# PyTorch

[English](./README.md) | [中文](./README.zh.md)

This service deploys PyTorch with CUDA support, Jupyter Lab, and TensorBoard for deep learning development.

## Services

- `pytorch`: PyTorch container with GPU support, Jupyter Lab, and TensorBoard.

## Prerequisites

**NVIDIA GPU Required**: This service requires an NVIDIA GPU with CUDA support and the NVIDIA Container Toolkit installed.

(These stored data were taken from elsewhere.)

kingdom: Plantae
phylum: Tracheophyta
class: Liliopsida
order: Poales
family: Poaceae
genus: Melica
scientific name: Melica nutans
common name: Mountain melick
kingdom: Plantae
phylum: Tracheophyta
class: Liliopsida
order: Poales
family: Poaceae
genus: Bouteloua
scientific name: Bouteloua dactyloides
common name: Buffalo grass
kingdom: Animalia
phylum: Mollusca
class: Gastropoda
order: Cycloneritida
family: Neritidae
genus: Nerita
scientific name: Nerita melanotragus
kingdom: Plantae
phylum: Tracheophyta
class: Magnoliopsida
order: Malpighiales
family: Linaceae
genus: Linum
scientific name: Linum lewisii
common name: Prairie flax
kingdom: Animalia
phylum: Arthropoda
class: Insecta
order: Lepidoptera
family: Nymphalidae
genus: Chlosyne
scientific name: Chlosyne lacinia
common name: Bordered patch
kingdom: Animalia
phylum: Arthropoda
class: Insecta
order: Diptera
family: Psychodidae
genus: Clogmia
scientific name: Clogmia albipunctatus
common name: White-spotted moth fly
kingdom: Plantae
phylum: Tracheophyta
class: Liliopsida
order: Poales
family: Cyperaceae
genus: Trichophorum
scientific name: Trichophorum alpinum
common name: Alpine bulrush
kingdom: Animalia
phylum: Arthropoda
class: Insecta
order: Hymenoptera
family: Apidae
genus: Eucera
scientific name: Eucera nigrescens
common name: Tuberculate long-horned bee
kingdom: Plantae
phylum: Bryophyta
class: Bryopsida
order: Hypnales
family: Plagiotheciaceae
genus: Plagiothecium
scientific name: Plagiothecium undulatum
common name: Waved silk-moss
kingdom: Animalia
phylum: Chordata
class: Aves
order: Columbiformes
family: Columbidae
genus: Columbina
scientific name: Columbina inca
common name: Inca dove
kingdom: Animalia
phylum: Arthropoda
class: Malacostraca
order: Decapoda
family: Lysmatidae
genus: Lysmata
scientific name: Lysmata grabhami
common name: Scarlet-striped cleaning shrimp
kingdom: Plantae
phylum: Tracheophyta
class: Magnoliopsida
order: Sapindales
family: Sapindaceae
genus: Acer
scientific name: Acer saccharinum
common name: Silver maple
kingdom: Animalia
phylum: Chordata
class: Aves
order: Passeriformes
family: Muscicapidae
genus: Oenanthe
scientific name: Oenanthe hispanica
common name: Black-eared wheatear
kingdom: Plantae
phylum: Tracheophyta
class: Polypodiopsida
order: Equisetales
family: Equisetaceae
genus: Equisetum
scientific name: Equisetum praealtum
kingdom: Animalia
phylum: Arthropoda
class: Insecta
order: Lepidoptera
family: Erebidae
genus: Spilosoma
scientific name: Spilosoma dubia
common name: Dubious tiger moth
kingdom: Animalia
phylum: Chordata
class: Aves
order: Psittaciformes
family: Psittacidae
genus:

### Install NVIDIA Container Toolkit

**Linux:**

```bash
distribution=$(. /etc/os-release;echo $ID$VERSION_ID)
curl -s -L https://nvidia.github.io/nvidia-docker/gpgkey | sudo apt-key add -
curl -s -L https://nvidia.github.io/nvidia-docker/$distribution/nvidia-docker.list | sudo tee /etc/apt/sources.list.d/nvidia-docker.list
sudo apt-get update && sudo apt-get install -y nvidia-container-toolkit
sudo systemctl restart docker
```

**Windows (Docker Desktop):**

Ensure you have WSL2 with NVIDIA drivers installed and Docker Desktop configured to use WSL2 backend.

## Environment Variables

| Variable Name              | Description                | Default Value                   |
| -------------------------- | -------------------------- | ------------------------------- |
| PYTORCH_VERSION            | PyTorch image version      | `2.6.0-cuda12.6-cudnn9-runtime` |
| JUPYTER_ENABLE_LAB         | Enable Jupyter Lab         | `yes`                           |
| JUPYTER_TOKEN              | Jupyter access token       | `pytorch`                       |
| NVIDIA_VISIBLE_DEVICES     | GPUs to use                | `all`                           |
| NVIDIA_DRIVER_CAPABILITIES | Driver capabilities        | `compute,utility`               |
| GPU_COUNT                  | Number of GPUs to allocate | `1`                             |
| JUPYTER_PORT_OVERRIDE      | Jupyter Lab port           | `8888`                          |
| TENSORBOARD_PORT_OVERRIDE  | TensorBoard port           | `6006`                          |

Please modify the `.env` file as needed for your use case.

## Volumes

- `pytorch_notebooks`: Jupyter notebooks and scripts.
- `pytorch_data`: Training data and datasets.

## Usage

### Start the Service

```bash
docker-compose up -d
```

### Access Jupyter Lab

Open your browser and navigate to:

```text
http://localhost:8888
```

Login with the token specified in `JUPYTER_TOKEN` (default: `pytorch`).

### Verify GPU Access

In a Jupyter notebook:

```python
import torch

print(f"PyTorch version: {torch.__version__}")
print(f"CUDA available: {torch.cuda.is_available()}")
print(f"CUDA version: {torch.version.cuda}")
print(f"Number of GPUs: {torch.cuda.device_count()}")

if torch.cuda.is_available():
    print(f"GPU name: {torch.cuda.get_device_name(0)}")
```

### Example Training Script

```python
import torch
import torch.nn as nn
import torch.optim as optim

# Set device
device = torch.device("cuda" if torch.cuda.is_available() else "cpu")

# Define a simple model
model = nn.Sequential(
    nn.Linear(784, 128),
    nn.ReLU(),
    nn.Linear(128, 10)
).to(device)

# Create dummy data
x = torch.randn(64, 784).to(device)
y = torch.randint(0, 10, (64,)).to(device)

# Training
criterion = nn.CrossEntropyLoss()
optimizer = optim.Adam(model.parameters())

output = model(x)
loss = criterion(output, y)
loss.backward()
optimizer.step()

print(f"Loss: {loss.item()}")
```

### Access TensorBoard

TensorBoard port is exposed but needs to be started manually:

```python
from torch.utils.tensorboard import SummaryWriter
writer = SummaryWriter('/workspace/runs')
```

Then start TensorBoard:

```bash
docker exec pytorch tensorboard --logdir=/workspace/runs --host=0.0.0.0
```

Access at: `http://localhost:6006`

## Features

- **GPU Acceleration**: CUDA support for fast training
- **Jupyter Lab**: Interactive development environment
- **TensorBoard**: Visualization for training metrics
- **Pre-installed**: PyTorch, CUDA, cuDNN ready to use
- **Persistent Storage**: Notebooks and data stored in volumes

## Notes

- GPU is required for optimal performance
- Recommended: 8GB+ VRAM for most deep learning tasks
- The container installs Jupyter and TensorBoard on first start
- Use `pytorch/pytorch:*-devel` for building custom extensions
- For multi-GPU training, adjust `GPU_COUNT` and use `torch.nn.DataParallel`

## License

PyTorch is licensed under the BSD-style license.